▶ TEKS HALAMAN:
************

Menurut Ahmad Mushthafa al-Maraghi dalam tafsirnya, manusia dikaruniai oleh Allah ta’ala menjadi empat tingkatan hidayah (petunjuk, guide, peta jalan kehidupan), yaitu hidayah al-Ilham (ilham, insting, naluri), hidayah al-hawass (pancaindera), hidayah al-‘aql (akal, kompetensi berpikir), dan hidayah al-syara’iwa al-adyan (syariat, agama, wahyu) melalui para Nabi dan Rasul. Maka thinking brilliantly atau intelek dalam berpikir harusnya menjadi salah satu karakter setiap Muslim yang kuat. Oleh karena itu banyak ayat di dalam al-Quran yang memerintahkan kita untuk berpikir bahkan kerap kali menyindir kita yang tidak berpikir sehingga sulit mendapat hidayah kebenaran.

6. Mujahadatun Linafsihi (berjuang melawan hawa nafsu)

Menurut Ibnu Qayyim al-Jauziyyah, nafsu adalah kecenderungan tabiat kepada sesuatu yang dirasa cocok. Kecenderungan ini merupakan satu bentuk ciptaan yang ada dalam diri manusia, sebagai urgensi kelangsungan hidupnya. Nafsu mendorong manusia kepada sesuatu yang dikehendakinya.

************

▶ DAFTAR DITAMPILKAN:
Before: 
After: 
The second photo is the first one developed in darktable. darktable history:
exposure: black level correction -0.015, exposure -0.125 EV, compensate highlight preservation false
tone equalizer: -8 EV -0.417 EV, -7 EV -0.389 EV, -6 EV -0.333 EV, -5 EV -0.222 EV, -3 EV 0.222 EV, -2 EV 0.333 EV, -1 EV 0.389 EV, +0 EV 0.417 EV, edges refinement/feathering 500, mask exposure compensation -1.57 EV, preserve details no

************

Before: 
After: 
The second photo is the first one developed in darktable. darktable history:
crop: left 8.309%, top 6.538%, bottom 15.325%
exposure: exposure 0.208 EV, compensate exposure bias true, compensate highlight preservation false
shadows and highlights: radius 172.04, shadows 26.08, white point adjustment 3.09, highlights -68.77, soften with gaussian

************

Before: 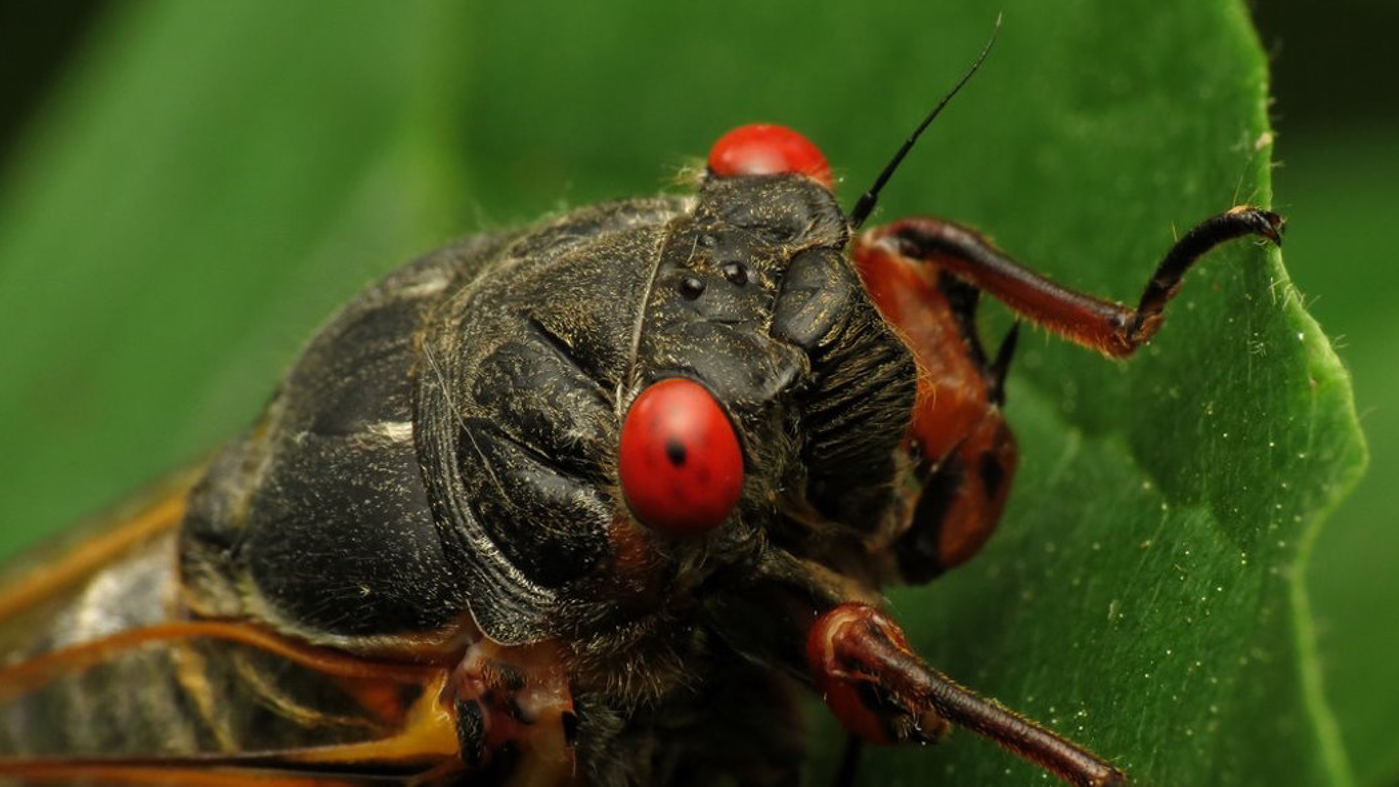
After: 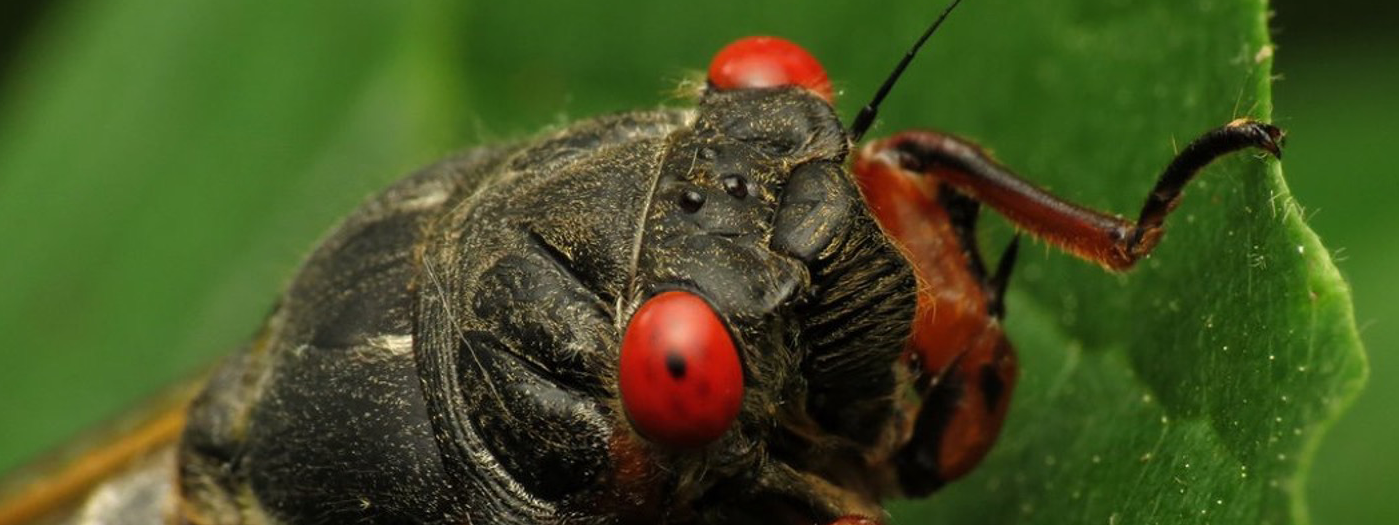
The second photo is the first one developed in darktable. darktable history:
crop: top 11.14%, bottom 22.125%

************

▶ SOAL LATIHAN:
1. Apa pengertian nafsu menurut Ibnu Qayyim al-Jauziyyah dalam teks halaman?
2. Ringkas paragraf teks halaman yang diawali "Menurut Ibnu Qayyim al-Jauziyyah, nafsu adalah" menjadi satu kalimat tanpa menghilangkan fakta pokoknya.
3. Ganti "pancaindera" dengan "indra" pada bagian teks halaman yang dibuka dengan kata-kata "Menurut Ahmad Mushthafa" dan ditutup dengan "melawan hawa nafsu)", lalu tuliskan bagian tersebut.
Daftar tersebut tidak dipakai dalam latihan ini.

▶ KUNCI JAWABAN:
1. Kecenderungan tabiat kepada sesuatu yang dirasa cocok.

2. Ibnu Qayyim al-Jauziyyah mendefinisikan nafsu sebagai kecenderungan tabiat kepada hal yang dirasa cocok, yaitu ciptaan dalam diri manusia yang penting bagi kelangsungan hidupnya dan mendorongnya kepada apa yang ia kehendaki.

3.
Menurut Ahmad Mushthafa al-Maraghi dalam tafsirnya, manusia dikaruniai oleh Allah ta’ala menjadi empat tingkatan hidayah (petunjuk, guide, peta jalan kehidupan), yaitu hidayah al-Ilham (ilham, insting, naluri), hidayah al-hawass (indra), hidayah al-‘aql (akal, kompetensi berpikir), dan hidayah al-syara’iwa al-adyan (syariat, agama, wahyu) melalui para Nabi dan Rasul. Maka thinking brilliantly atau intelek dalam berpikir harusnya menjadi salah satu karakter setiap Muslim yang kuat. Oleh karena itu banyak ayat di dalam al-Quran yang memerintahkan kita untuk berpikir bahkan kerap kali menyindir kita yang tidak berpikir sehingga sulit mendapat hidayah kebenaran.

6. Mujahadatun Linafsihi (berjuang melawan hawa nafsu)